Medical Economics: During the pandemic, many patients with chronic conditions have delayed their care. What effect is this going to have on primary care physicians as we move forward?
Crow: That's going to be a really interesting thing to watch. And on some sense, there's a worry about all of a sudden there's going to be a flood of people. In another sense, you could say, well, chronic disease kind of has this slow roll. That happens. And so everyone's chronic disease may have just hit a new curve of getting worse over time faster, kind of in a compounding effect. It's another reason why prospective payment is so important, so that if you could actually take care of people in multiple modalities in ways right now, those relationships will compound positively, rather than what we're seeing now—the health of people compounding negatively because they're not able to get into a physician's office.
So I think in the beginning, the power of teams versus individuals are really important in this because it's going to take a multimodality of a team-based care environment and primary care to help these people kind of get back to a certain level of health. If it all comes bombarding back all at once, that'd be very difficult. Now part of me also thinks that's not going to come back anyway, that we're going to get that the there's a big piece of America that is scared to get out and about these days, especially those with chronic disease and elderly. And so it's going to be harder if we require them to be in this fee for service model that we have to see them physically in our 10 by 10 exam room, that they're just not going to come back, which means they're going to sit in their house, and they're going to continue to get worse and worse and worse.
Medical Economics: Do you see any major changes facing primary care once we get through the COVID crisis?
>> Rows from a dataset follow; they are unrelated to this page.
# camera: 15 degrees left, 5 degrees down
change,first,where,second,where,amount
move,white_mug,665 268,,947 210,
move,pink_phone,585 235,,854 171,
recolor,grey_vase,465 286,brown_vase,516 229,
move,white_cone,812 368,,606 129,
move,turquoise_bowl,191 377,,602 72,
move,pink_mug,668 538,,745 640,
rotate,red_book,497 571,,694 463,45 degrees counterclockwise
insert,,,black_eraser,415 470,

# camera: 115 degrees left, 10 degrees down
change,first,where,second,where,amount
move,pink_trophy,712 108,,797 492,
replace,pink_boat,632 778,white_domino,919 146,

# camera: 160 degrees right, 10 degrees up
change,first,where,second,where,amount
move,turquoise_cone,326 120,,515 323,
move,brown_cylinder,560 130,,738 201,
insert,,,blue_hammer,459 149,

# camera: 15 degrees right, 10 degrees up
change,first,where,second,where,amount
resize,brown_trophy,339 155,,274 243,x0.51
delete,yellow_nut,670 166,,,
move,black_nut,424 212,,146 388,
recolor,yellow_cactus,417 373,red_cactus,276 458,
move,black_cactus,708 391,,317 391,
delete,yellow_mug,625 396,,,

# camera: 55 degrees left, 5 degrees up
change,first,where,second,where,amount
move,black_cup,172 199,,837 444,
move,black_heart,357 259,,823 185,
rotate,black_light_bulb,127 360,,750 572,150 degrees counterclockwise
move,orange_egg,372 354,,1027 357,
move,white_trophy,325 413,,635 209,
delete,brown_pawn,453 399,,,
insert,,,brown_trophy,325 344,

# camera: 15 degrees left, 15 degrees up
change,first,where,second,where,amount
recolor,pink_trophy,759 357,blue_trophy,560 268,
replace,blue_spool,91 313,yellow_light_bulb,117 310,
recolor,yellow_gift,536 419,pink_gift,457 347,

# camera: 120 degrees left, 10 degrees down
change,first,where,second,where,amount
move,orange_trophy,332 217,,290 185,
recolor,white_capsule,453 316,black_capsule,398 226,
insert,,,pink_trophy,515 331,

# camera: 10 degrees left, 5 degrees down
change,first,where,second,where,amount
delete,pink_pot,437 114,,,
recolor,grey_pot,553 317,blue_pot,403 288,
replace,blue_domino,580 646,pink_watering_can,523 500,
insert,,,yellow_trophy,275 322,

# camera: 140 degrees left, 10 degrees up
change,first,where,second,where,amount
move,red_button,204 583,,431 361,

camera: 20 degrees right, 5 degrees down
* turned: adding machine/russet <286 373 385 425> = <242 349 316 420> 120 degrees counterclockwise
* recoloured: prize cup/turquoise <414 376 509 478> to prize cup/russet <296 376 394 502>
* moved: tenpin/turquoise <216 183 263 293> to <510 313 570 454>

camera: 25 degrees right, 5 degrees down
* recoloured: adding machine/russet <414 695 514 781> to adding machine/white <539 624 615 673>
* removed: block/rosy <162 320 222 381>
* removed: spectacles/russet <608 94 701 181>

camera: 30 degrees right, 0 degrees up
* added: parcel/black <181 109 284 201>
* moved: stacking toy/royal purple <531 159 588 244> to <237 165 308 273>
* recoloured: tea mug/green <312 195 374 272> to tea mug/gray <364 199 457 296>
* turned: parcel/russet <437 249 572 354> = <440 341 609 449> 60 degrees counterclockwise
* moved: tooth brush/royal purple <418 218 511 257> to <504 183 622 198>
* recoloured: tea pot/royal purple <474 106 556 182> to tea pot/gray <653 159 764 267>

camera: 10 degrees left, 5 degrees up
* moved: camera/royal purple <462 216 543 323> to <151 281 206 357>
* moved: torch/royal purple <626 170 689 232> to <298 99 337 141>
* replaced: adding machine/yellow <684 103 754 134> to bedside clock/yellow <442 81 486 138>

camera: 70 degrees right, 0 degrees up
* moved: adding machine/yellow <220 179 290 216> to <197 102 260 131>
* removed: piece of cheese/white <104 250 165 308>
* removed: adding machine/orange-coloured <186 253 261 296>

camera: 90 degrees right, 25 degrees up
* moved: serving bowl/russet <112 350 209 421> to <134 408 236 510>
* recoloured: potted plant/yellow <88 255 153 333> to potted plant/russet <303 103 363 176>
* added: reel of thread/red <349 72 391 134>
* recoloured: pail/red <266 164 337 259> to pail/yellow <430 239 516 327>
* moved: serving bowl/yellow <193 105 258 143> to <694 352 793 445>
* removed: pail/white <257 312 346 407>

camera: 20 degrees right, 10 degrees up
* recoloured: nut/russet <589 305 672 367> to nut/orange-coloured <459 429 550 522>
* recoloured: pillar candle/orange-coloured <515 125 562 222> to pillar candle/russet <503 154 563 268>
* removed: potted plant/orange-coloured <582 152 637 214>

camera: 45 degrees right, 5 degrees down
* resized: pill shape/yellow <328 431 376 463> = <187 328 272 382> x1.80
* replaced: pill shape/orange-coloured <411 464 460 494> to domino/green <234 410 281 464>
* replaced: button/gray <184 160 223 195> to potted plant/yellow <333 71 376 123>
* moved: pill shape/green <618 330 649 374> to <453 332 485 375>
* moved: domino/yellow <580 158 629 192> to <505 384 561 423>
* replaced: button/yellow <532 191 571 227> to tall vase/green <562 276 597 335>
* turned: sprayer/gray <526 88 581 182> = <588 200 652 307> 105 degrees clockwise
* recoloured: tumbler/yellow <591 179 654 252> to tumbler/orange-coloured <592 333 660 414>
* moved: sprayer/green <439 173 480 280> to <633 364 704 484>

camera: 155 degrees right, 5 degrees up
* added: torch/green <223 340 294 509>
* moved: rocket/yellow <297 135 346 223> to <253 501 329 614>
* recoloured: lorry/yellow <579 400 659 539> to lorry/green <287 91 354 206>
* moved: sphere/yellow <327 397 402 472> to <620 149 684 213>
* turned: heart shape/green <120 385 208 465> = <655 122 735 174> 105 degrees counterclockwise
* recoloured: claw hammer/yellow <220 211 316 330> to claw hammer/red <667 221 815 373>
Crow: If you're going to stay in the fee-for-service model, that's going to be very, very difficult. There'll be more prospective payment for sure. So living in both of those models at the same time is going to be difficult. You're going to have to make sure that you have good telehealth capabilities. We really need to lock that in, because it's absolutely ridiculous that we would ever go back to the only form of payment a physician practice can get would be through a 10 by 10 office visit. It's punitive to the physician, it's punitive to the patient, it's punitive to whoever's paying for it. So we need to open up all the other channels we have to reach the best possible care delivery and outcomes for patients. Those types of technologies are going to need to be in place and kind of locked in, and that's going to be potentially a challenge, as some of the public health emergency things that got removed, like HIPAA come back online. You're going to have to make sure we're in compliance with some of those things, and that could be difficult.